# Useful sites



## Don_Madge (May 1, 2005)

A couple of sites you might find useful.

http://www.pippins.me.uk/Romania/2004_index.htm

An excellent write up on a trip to Romania.

http://www.world-newspapers.com/

World newspapers, magazines, and news sites in English, sorted by country and region.

Safe travelling

Don


----------



## Nora+Neil (May 1, 2005)

Enjoyed read the Romania report. Would love to do it someday.

Newpaper link very useful.


----------



## Bagshanty (Jul 24, 2005)

*"Romania - simply surprising"...*

... to quote from Romanian tourist brochures - and indeed it is. The web site quoted is mine, and we found Romania so wonderful we are returning this year. Lovely place, lovely people. A place for travellers and adventurers, but not for holiday makers.

Will we get to Bulgaria? That's the plan, with a web site to follow. Try Pippins later in the year to see


----------



## autostratus (May 9, 2005)

Data section:
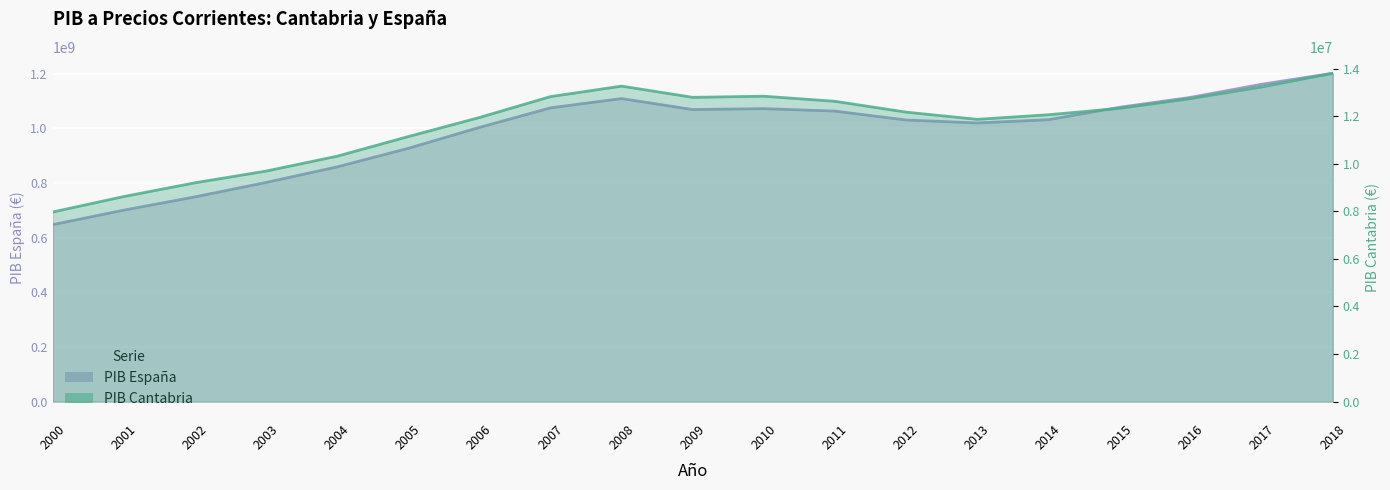

True or false: PIB Cantabria has a value of 11138852 at 2005.

True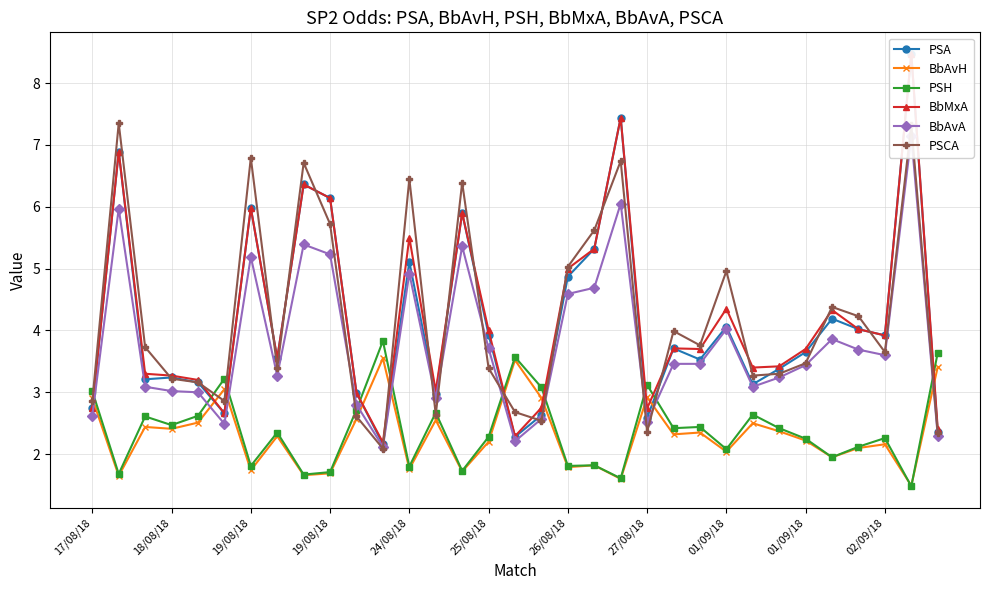

How many interior local peaks does the PSH series have?

11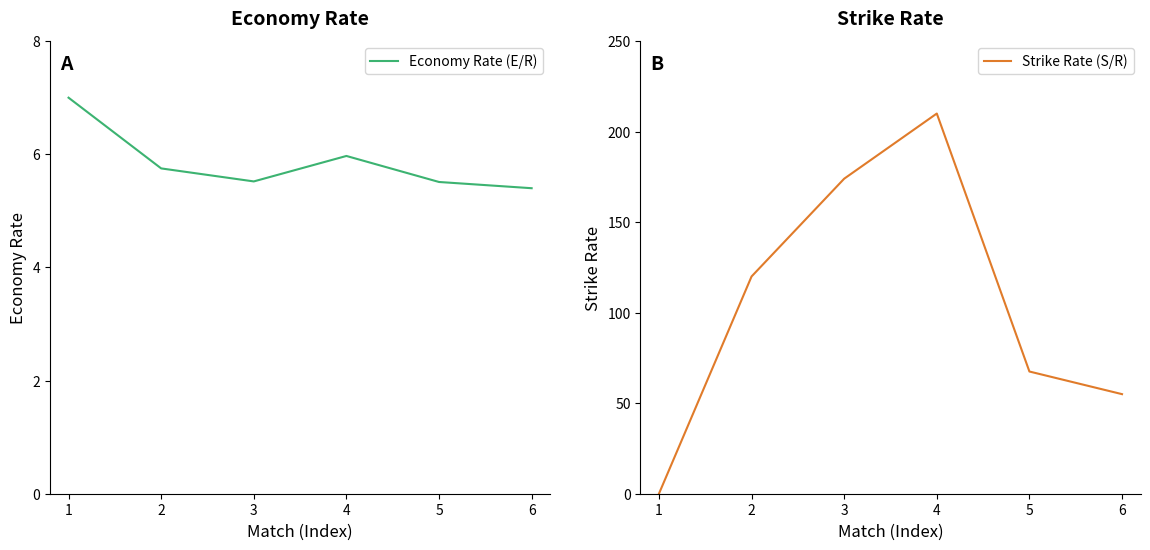

At 6, list the series in order from smallest to largest.

Economy Rate (E/R), Strike Rate (S/R)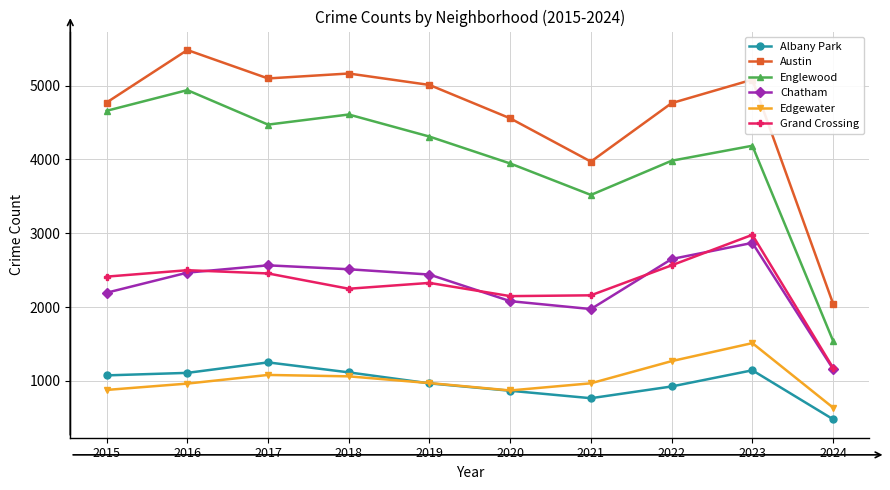

At which category is the sum across all series the highest?

2023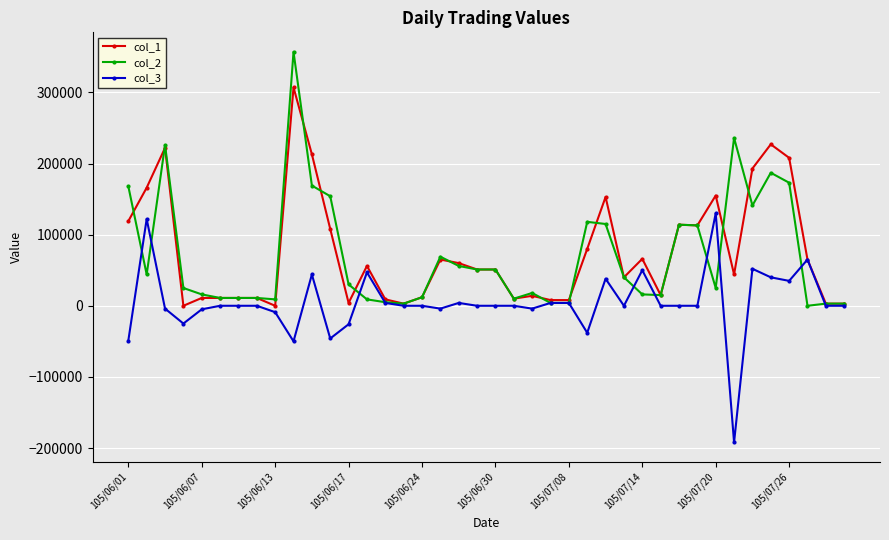

List the series in order of their peak value, highest first.

col_2, col_1, col_3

Problem A:
In the forum thread about useful sites, which poster says the Romania trip website is their own?
Problem B:
Extend the forum thread about useful sites from the point where it stops.

Response area A:
Bagshanty

Response area B:
*Re: "Romania - simply surprising"...*

You obviously wanted us to try: http://www.pippins.me.uk

I did and enjoyed your travels.
I particularly empathised with you over your visit to Andorra.
We drove in from Spain and were as disappointed as you. Drove through to take the road to France, got stopped by snow. Turned back to leave via Spain and returned to the same campsite (Bourg-Madame) which we had left at 8am! 

Good luck on you future journeys.


----------



## 114694 (Jul 22, 2008)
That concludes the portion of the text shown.